■ **Given information**:

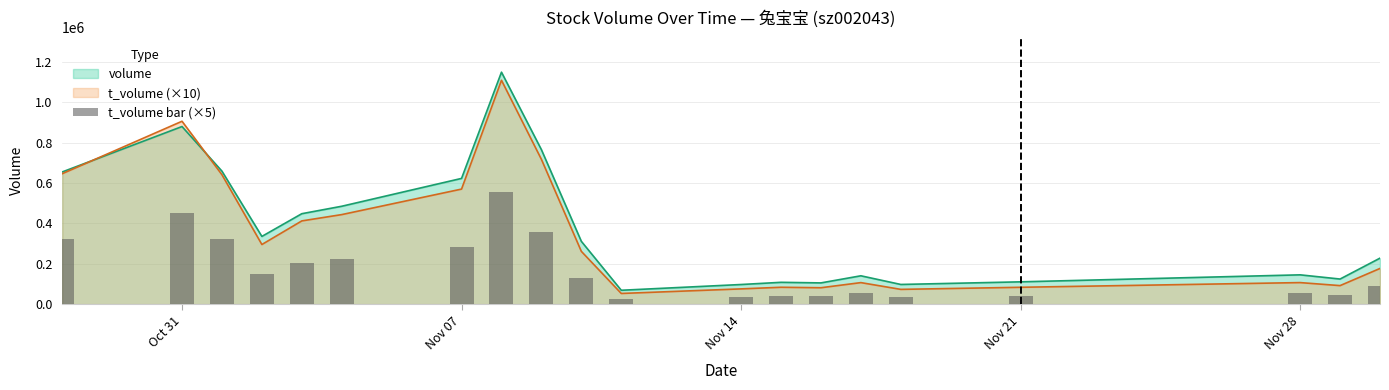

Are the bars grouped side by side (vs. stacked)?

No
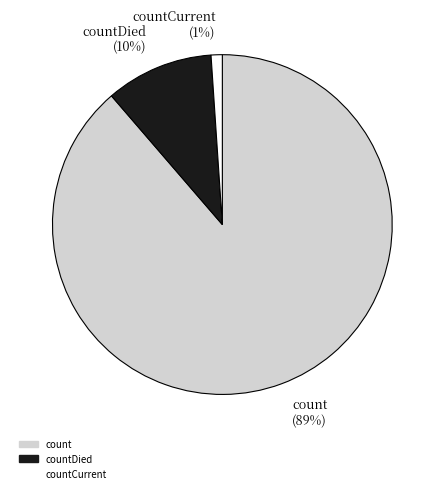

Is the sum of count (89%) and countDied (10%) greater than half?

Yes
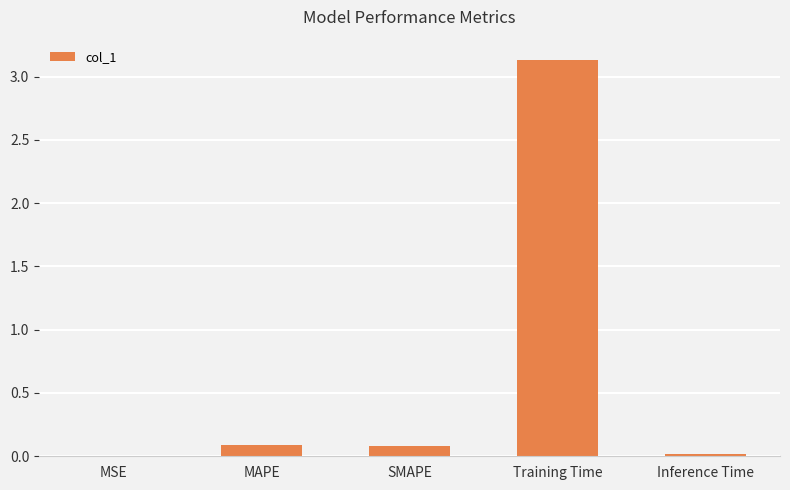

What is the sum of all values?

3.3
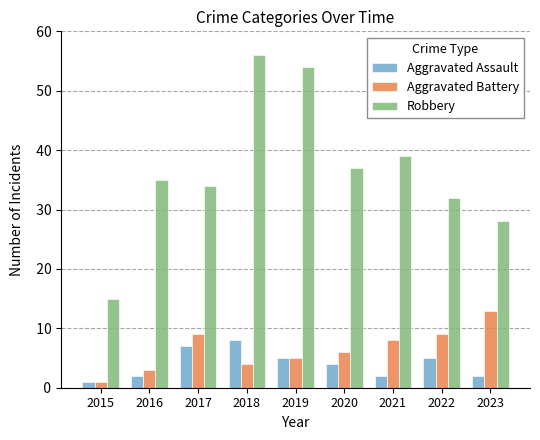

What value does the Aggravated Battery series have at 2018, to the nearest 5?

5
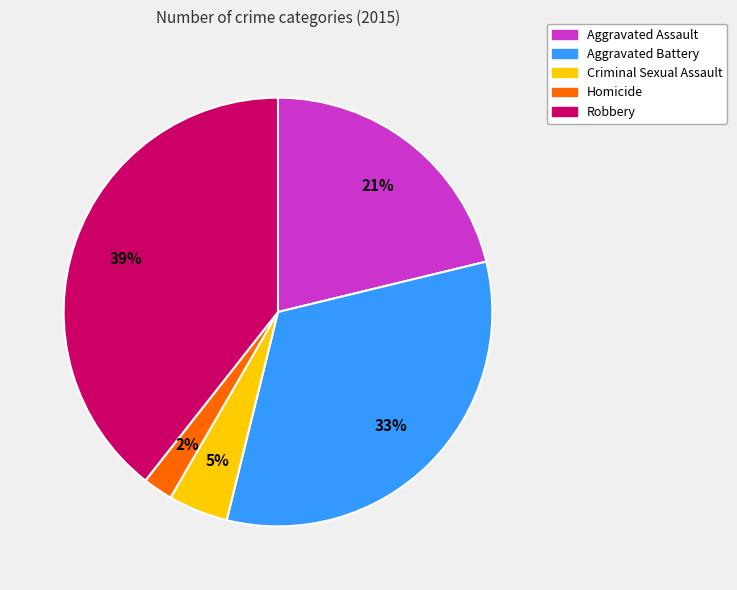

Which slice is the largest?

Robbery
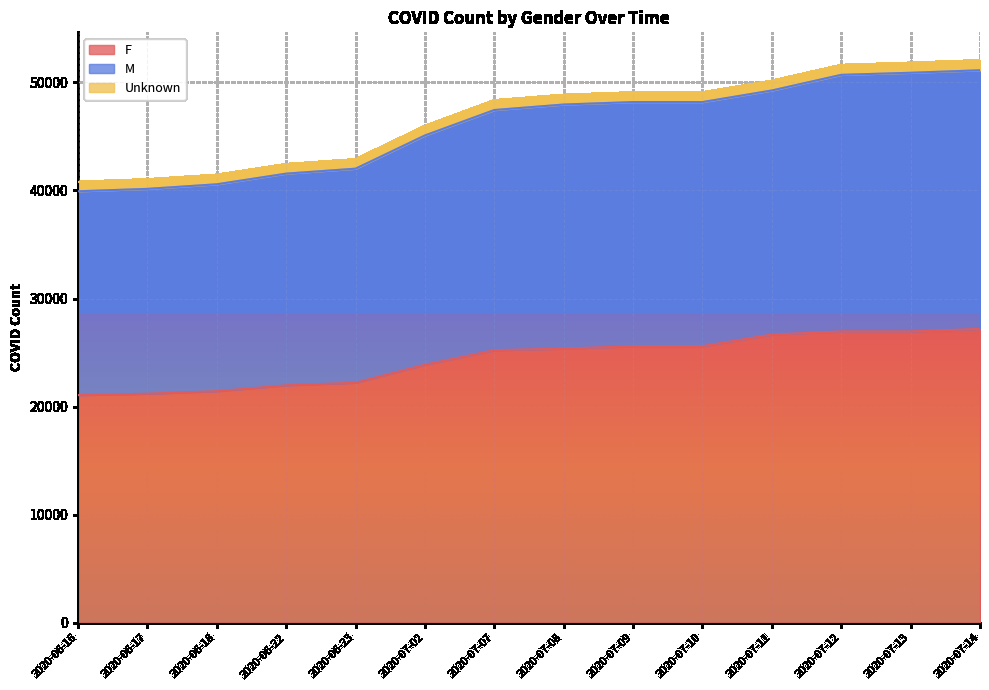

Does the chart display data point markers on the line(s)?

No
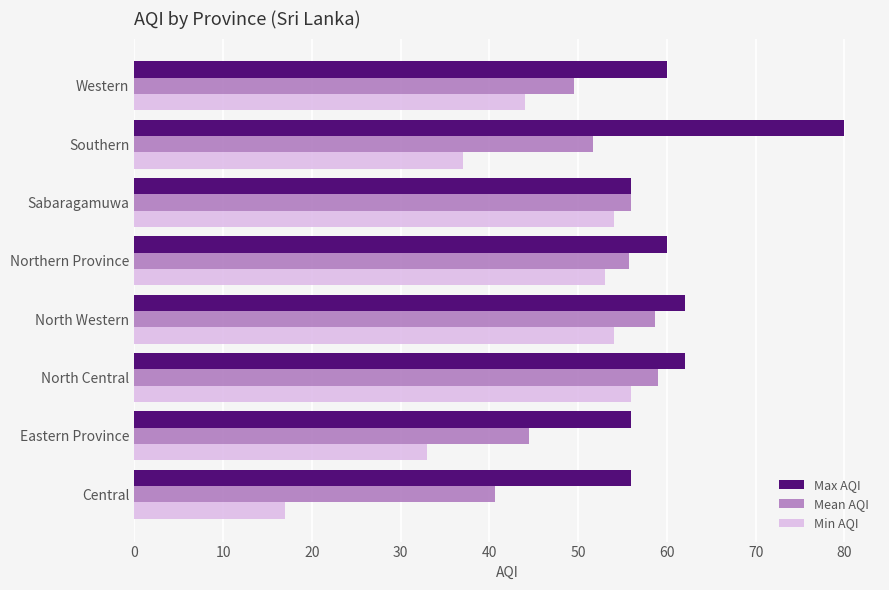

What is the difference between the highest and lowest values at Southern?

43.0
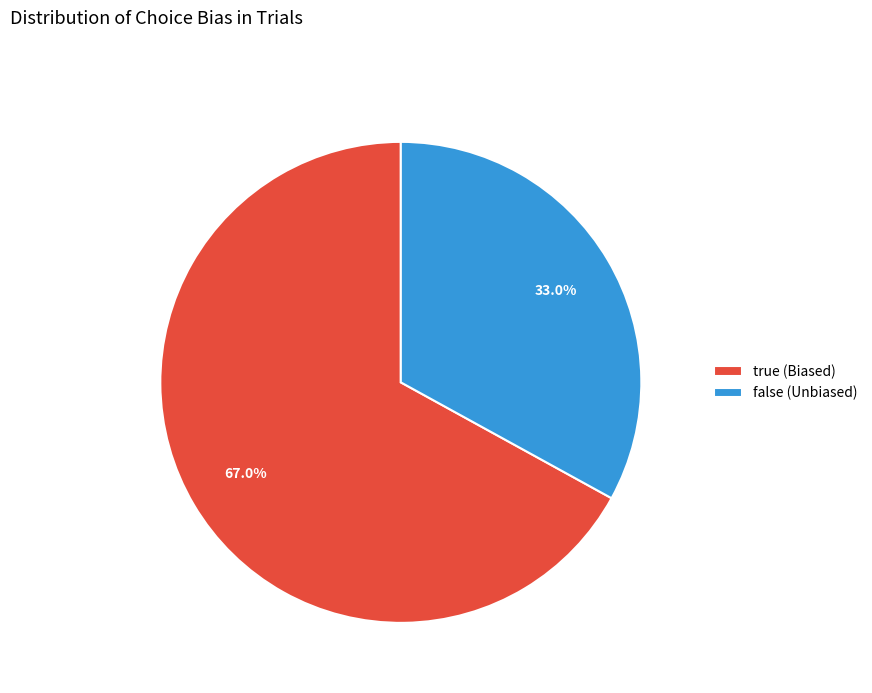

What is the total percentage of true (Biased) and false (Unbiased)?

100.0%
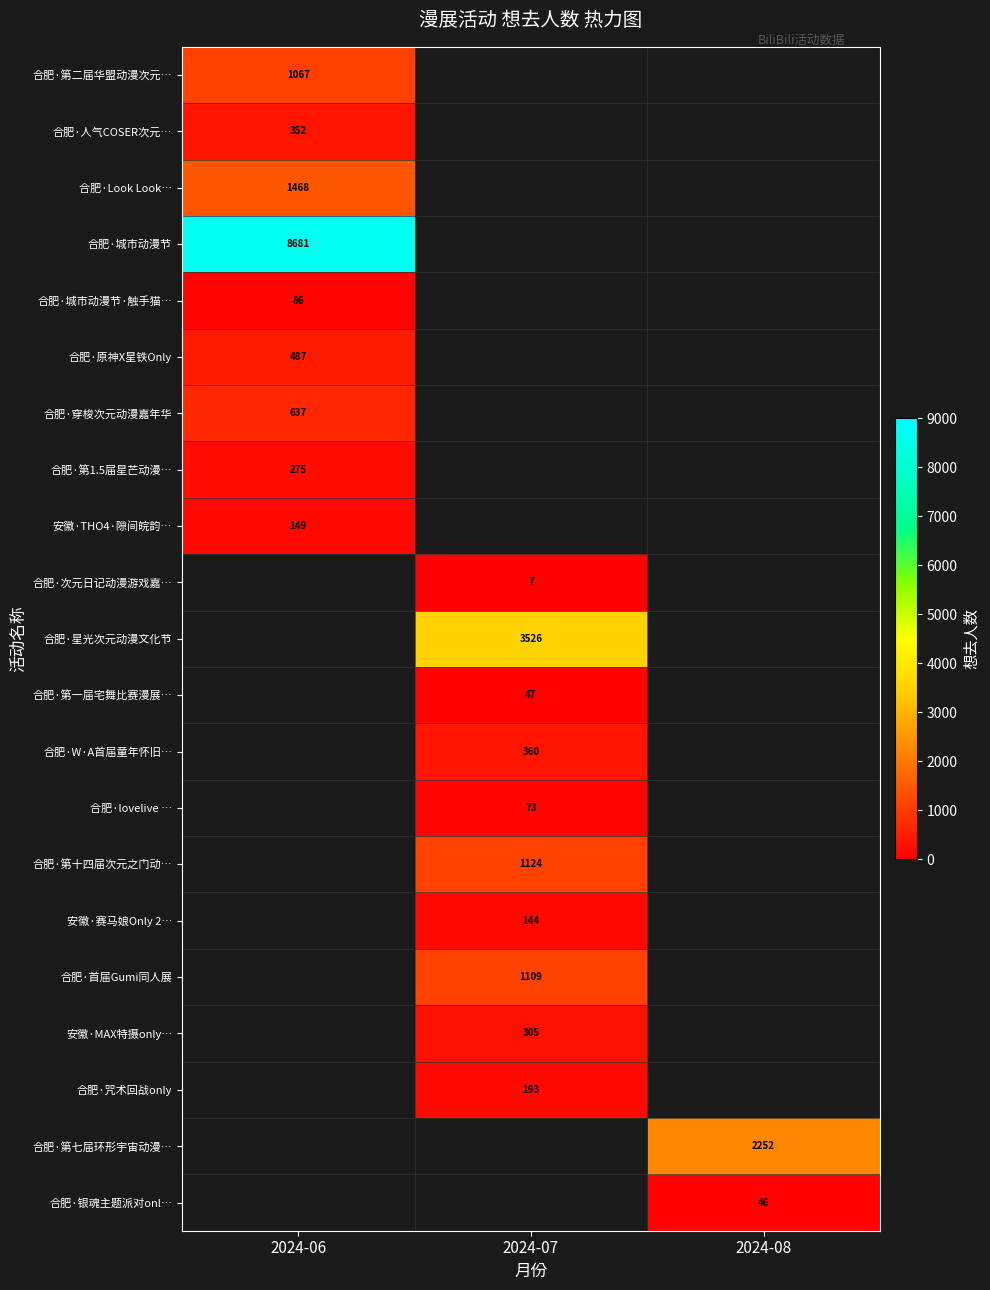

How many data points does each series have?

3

■ **Task statement**: Rewrite all of the items above with "series" changed to "data set" and everything else left as it is. Leave the pictures out.

■ **Reply to the task**:
Are the bars grouped side by side (vs. stacked)?

No

Is the sum of count (89%) and countDied (10%) greater than half?

Yes

What is the sum of all values?

3.3

What value does the Aggravated Battery data set have at 2018, to the nearest 5?

5

Which slice is the largest?

Robbery

Does the chart display data point markers on the line(s)?

No

What is the difference between the highest and lowest values at Southern?

43.0

What is the total percentage of true (Biased) and false (Unbiased)?

100.0%

How many data points does each data set have?

3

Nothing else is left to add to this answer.